The Office of Research and Sponsored Programs has announced the following research grants awarded to university faculty and staff in February 2023.
FY22 Appropriations: Building Resiliency in Classroom Education (BRICE)
$509,914 – Milwaukee Public Schools
- Patrick Kennelly (PI), director; Sherri Walker, assistant director; and Dr. Tom Durkin, research and grant coordinator, of the Marquette Center for Peacemaking; Dr. Lucas Torres, professor of psychology in the Klinger College of Arts and Sciences; and Dr. Gabriel Velez, assistant professor of educational policy and leadership in the College of Education
- Abstract: Through a partnership with Marquette University Peace Works, the BRICE program will focus on supporting students struggling with mental health, academic, and/or behavioral challenges for students enrolled in five MPS schools in 53206. The goal of BRICE is to help students cultivate, maintain and repair trusting relationships as a foundation for healthy growth. To carry out this goal, the program will partner with individual schools to identify difficulties, risks, and goals that students and parents/guardians face through comprehensive assessments; offer access to mental health and school-based interventions for students and parents/guardians; promote self-care, growth, resiliency, and development through educational resources; and identify and utilize culturally competent staff and, when possible, service providers who hail from the communities or backgrounds of those they treat.

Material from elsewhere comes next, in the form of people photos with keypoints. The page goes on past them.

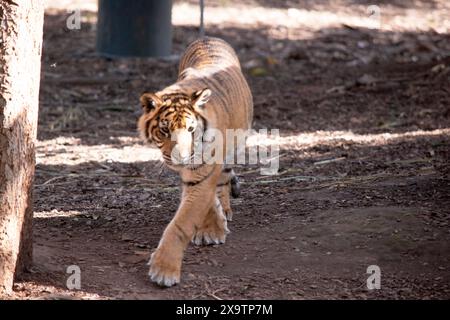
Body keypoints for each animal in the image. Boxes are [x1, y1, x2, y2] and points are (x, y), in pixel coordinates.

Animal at [135, 36, 255, 286]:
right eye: (164, 130)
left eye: (191, 129)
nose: (181, 157)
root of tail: (209, 37)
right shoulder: (196, 177)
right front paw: (214, 226)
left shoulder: (203, 174)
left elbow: (180, 224)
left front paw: (164, 270)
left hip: (235, 146)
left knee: (224, 178)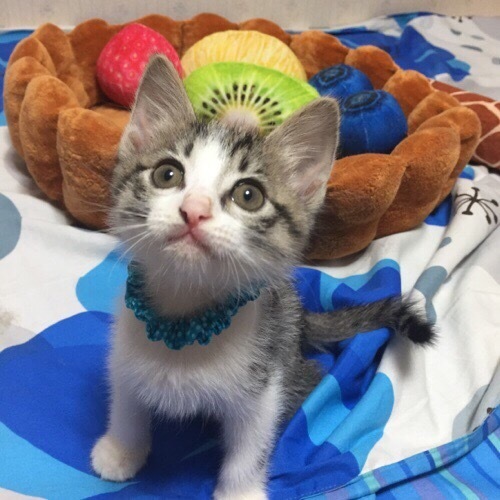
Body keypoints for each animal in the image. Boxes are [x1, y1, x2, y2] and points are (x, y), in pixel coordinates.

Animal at [90, 55, 433, 500]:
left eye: (249, 196)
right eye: (167, 175)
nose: (194, 210)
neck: (185, 312)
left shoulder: (265, 384)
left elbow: (252, 441)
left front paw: (239, 491)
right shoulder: (124, 350)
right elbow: (126, 400)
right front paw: (121, 451)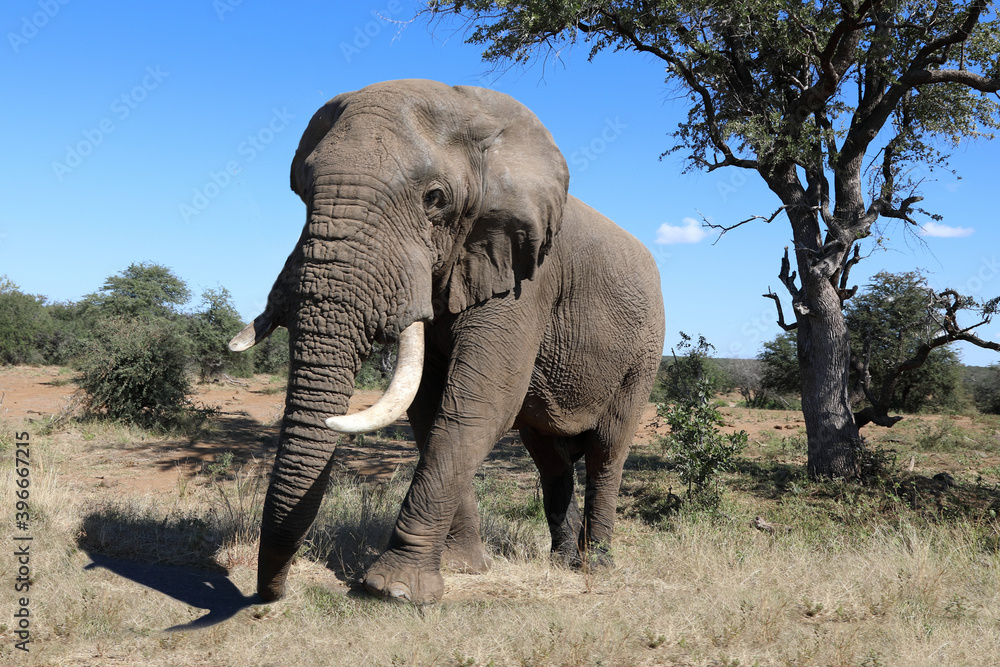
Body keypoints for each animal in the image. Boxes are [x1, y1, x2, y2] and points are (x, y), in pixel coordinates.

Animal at [230, 79, 666, 604]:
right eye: (301, 192)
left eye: (434, 199)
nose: (267, 595)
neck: (477, 115)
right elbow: (428, 405)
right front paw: (462, 568)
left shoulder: (526, 277)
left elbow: (481, 403)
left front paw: (392, 591)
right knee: (548, 457)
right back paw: (562, 562)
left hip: (644, 351)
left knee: (607, 451)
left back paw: (595, 568)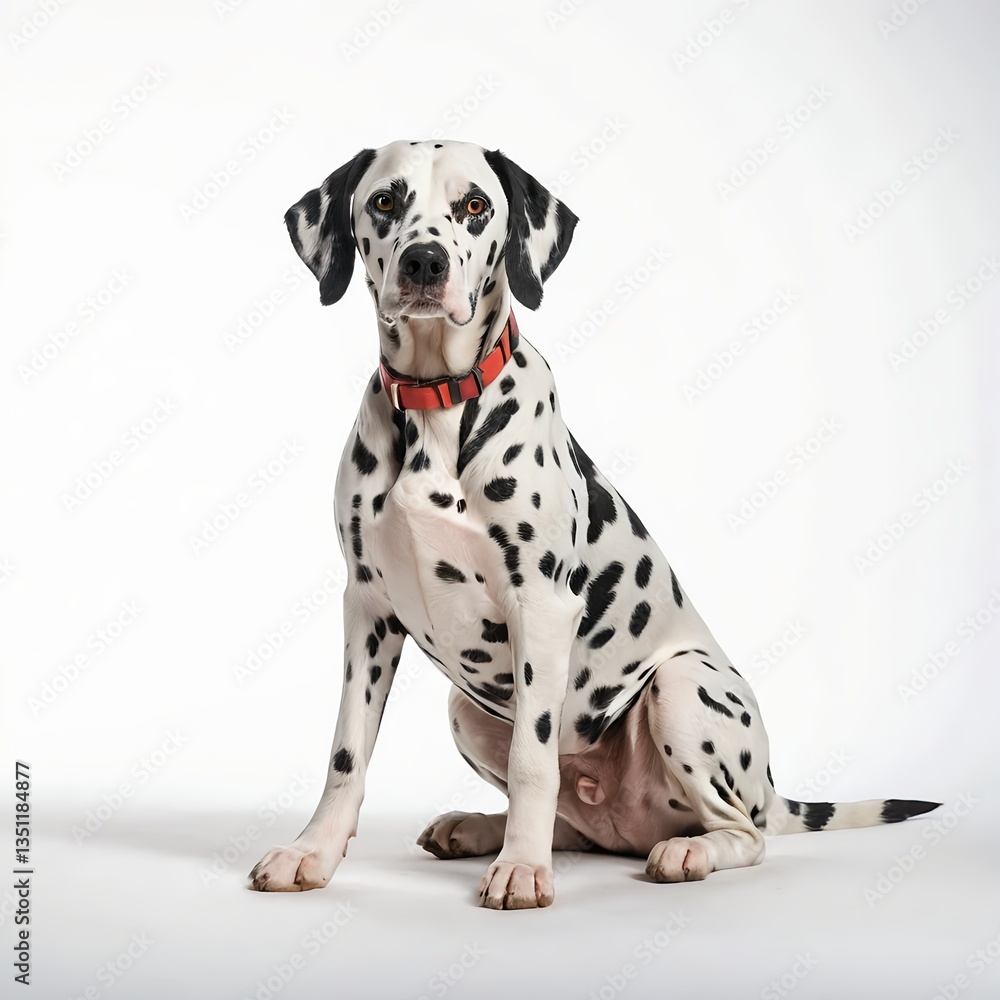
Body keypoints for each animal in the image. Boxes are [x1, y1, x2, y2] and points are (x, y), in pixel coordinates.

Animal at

Refining mutation rates and measures of purifying selection with an application to understanding the impact of non-coding variation on neuropsychiatric diseases
$83,189 – National Institutes of Health (University of Chicago)
- Dr. Shengtong Han, assistant professor in the Marquette School of Dentistry
- Abstract: The goal of this research is to construct a detailed map of mutation rates and purifying selection along the human genome using novel statistical methodologies. Existing approaches to are often based on genome comparison across species, but for the purpose of studying human genetics and evolution, we believe those inferred from the human population are more relevant and increasingly feasible thanks to large-scale sequencing. Statistical methods of estimating mutation rates and selection for intra-human analysis, are in their infancy. Researchers propose three specific aims, including estimation of base-level mutation rates across the human genome, inference of purifying selection in the human genome, and studying the role of human-constrained sequences in disease genetics.
Social Determinants of Unmet Sexual and Reproductive Health Needs Among Women in Treatment for Opioid Use Disorder: A Social-Ecological Exploration
$20,393 – Greater Milwaukee Foundation
- Dr. Jessica Zemlak (PI) and Dr. Nicole Mattson (co-I), assistant professors in the College of Nursing
- Abstract: Women under treatment for opioid use disorder are a marginalized population at significant risk for health disparities related to unmet sexual/reproductive health needs, which result in higher rates of health disparities. This qualitative project will describe the multiple, co-occurring influences on sexual/reproductive health among women under treatment for OUD. The goal of this innovative project is to lay the foundation for multi-level interventions tailored to reduce health disparities among women experiencing a variety of OUD treatment modalities.